Teks
---
Alasan penolakan remisi demikian adalah keliru.
Syarat berkelakuan baik itu konsepnya selama menjalani sepertiga atau minimal enam bulan masa pidana. Jadi, berkelakuan baik itu bukan sebelum menjalani pidana.
Dalam kasus DT, syarat berkelakuan baik itu selama DT menjalani sepertiga masa pidana kasus hak tagih (cessie) Bank Bali. (Dua kasus lainnya belum). Dengan kata lain, selama DT ada dalam Lapas. Bukan sebelum DT masuk Lapas.
Begitu pula dengan alasan rasa keadilan untuk menolak pemberian remisi terhadap DT. Alasan ini, sebagaimana diutarakan di atas, adalah tidak tepat.
---
Pertanyaan tentang Teks
(1) Menurut teks tentang penolakan remisi bagi DT, selama masa apa syarat berkelakuan baik harus dipenuhi?
(2) Lanjutkan teks tentang penolakan remisi bagi DT setelah kalimat terakhirnya.

Cuplikan dari sebuah kumpulan data
---
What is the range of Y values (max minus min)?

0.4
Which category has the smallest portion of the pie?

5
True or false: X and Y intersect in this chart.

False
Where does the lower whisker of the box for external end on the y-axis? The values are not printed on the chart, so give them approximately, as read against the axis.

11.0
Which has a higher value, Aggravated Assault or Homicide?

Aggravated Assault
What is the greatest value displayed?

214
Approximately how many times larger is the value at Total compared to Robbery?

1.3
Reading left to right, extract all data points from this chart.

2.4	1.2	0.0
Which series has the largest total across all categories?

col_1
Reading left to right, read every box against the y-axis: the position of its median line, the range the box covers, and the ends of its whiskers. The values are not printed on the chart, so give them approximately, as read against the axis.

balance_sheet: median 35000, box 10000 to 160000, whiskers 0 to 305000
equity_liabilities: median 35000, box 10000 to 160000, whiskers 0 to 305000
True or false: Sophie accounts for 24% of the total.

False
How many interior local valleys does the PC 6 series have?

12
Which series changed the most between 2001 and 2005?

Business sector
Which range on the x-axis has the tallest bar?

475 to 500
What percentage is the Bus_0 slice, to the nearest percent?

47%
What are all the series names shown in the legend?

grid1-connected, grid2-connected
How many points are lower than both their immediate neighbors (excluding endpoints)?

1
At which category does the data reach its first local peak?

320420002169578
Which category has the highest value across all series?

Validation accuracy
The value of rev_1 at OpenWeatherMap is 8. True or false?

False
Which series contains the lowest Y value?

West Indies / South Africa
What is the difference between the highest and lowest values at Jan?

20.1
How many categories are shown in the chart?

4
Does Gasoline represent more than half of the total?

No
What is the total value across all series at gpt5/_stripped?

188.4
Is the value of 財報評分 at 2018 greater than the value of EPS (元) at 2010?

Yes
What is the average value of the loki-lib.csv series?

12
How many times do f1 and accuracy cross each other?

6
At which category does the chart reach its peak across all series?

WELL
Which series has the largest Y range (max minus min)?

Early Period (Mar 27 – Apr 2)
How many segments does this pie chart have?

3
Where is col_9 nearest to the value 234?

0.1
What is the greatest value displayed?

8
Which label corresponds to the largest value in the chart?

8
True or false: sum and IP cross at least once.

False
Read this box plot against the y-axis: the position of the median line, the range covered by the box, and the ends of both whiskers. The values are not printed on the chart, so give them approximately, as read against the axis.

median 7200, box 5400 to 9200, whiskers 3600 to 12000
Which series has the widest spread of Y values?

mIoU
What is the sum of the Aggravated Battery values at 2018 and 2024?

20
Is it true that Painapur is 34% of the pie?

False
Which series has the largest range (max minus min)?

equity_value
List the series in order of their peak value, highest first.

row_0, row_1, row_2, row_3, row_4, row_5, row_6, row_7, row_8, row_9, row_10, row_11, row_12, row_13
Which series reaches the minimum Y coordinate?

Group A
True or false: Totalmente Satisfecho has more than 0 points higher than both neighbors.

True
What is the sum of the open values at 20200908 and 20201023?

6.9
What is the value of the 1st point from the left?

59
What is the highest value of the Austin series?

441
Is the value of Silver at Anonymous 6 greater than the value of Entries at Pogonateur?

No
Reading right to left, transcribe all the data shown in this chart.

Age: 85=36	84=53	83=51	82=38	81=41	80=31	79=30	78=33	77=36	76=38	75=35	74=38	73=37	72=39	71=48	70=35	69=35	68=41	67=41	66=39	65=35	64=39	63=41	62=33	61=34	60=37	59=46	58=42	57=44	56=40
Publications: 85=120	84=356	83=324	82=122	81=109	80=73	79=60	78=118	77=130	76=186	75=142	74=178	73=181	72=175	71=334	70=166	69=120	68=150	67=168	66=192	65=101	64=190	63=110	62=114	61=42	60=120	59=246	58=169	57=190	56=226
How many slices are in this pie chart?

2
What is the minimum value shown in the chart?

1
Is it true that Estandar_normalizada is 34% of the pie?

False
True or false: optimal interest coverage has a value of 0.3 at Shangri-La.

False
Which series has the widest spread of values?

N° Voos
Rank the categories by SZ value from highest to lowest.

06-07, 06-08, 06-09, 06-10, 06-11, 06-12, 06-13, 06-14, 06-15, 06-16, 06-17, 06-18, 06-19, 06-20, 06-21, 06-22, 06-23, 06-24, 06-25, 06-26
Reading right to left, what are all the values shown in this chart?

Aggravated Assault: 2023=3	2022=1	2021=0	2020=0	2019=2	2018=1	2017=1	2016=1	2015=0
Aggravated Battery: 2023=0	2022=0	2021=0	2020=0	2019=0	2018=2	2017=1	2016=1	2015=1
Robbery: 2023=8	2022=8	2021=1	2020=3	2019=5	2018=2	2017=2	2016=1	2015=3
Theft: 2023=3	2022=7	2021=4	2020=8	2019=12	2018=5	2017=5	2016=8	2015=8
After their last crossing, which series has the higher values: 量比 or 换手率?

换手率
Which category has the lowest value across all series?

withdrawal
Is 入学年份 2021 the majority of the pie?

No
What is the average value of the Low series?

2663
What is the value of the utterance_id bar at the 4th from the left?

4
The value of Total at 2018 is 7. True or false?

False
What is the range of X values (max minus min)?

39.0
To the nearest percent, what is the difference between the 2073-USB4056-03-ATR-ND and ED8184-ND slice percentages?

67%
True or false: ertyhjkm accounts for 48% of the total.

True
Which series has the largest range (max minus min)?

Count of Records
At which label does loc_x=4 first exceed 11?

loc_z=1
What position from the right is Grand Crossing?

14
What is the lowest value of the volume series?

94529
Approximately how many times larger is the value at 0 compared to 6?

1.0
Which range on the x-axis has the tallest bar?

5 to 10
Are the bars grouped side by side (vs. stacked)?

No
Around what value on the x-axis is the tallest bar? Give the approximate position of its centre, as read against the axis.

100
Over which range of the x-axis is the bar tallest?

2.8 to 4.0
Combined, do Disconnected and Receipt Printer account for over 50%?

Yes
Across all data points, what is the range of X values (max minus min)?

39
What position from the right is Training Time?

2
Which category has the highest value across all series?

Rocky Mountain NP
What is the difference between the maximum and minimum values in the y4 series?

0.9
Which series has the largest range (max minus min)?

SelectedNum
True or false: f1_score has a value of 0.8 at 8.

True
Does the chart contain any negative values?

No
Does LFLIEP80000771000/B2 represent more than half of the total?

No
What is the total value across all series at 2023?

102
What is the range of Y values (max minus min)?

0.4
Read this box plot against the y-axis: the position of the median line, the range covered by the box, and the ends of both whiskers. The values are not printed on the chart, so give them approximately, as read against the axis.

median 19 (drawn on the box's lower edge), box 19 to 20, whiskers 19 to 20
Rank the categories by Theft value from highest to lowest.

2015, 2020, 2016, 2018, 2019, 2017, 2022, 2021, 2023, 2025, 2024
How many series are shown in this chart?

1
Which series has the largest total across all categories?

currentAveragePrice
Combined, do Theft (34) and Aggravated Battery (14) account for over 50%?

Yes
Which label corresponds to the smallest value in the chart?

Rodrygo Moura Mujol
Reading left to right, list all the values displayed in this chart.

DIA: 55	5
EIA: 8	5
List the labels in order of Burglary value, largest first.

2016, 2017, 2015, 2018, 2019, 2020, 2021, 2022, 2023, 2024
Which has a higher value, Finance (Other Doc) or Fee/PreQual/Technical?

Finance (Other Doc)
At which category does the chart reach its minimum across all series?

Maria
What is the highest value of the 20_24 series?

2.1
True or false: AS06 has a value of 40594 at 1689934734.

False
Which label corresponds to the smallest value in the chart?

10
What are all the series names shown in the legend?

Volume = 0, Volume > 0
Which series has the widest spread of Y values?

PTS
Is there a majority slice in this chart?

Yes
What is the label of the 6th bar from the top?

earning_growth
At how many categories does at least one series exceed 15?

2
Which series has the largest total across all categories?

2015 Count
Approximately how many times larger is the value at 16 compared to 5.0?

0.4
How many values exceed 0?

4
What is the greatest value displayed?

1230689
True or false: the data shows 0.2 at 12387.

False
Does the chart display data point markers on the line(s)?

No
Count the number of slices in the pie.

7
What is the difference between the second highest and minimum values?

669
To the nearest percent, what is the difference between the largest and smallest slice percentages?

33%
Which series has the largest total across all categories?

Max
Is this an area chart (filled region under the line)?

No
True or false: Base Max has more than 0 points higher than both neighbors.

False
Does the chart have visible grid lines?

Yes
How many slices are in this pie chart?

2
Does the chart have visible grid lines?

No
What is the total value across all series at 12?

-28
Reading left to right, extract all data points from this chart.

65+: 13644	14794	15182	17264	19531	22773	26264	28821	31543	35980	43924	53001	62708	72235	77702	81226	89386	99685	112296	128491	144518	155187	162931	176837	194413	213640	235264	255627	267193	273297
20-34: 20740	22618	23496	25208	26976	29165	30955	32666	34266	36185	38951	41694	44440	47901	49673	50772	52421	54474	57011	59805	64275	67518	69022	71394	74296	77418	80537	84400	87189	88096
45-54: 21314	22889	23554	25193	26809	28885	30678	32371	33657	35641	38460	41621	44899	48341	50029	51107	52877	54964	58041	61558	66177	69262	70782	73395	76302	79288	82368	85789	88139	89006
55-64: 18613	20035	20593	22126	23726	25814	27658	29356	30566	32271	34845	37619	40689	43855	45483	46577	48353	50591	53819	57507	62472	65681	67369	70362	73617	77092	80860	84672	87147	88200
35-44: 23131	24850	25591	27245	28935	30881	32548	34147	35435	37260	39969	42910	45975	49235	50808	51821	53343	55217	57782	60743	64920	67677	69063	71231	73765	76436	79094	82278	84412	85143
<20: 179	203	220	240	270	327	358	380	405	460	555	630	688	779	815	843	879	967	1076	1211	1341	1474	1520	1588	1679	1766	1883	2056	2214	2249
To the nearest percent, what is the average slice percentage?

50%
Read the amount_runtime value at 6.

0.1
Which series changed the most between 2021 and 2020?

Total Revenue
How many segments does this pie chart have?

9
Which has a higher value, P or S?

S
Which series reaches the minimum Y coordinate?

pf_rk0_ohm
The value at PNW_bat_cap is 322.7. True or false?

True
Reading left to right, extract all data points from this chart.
---
Hasil Tugas
(1) Selama menjalani sepertiga atau minimal enam bulan masa pidana.

(2)
Sebajingan apapun seorang DT, dia telah divonis hakim untuk kesalahannya dan itu yang sedang dijalaninya sekarang. Hak negara untuk menghukum sudah selesai. Hak masyarakat untuk menuntut rasa keadilan, juga sudah selesai.Â
Konsepsi filosofis demikian yang kadang tidak dipahami masyarakat.
Sepanjang syarat pemberian remisi yang ditetapkan peraturan perundang-undangan telah terpenuhi, maka hak pemberian remisi itu tidak boleh diganggu gugat. Namanya saja hak, mutlak harus diberikan.
Pemberian remisi baru boleh dibatalkan/diperbaiki apabila terdapat cacat administratif semisal keliru menghitung masa pidana. Di luar itu, pemberian remisi wajib diberikan kepada siapa saja napi yang memenuhi syarat.(*)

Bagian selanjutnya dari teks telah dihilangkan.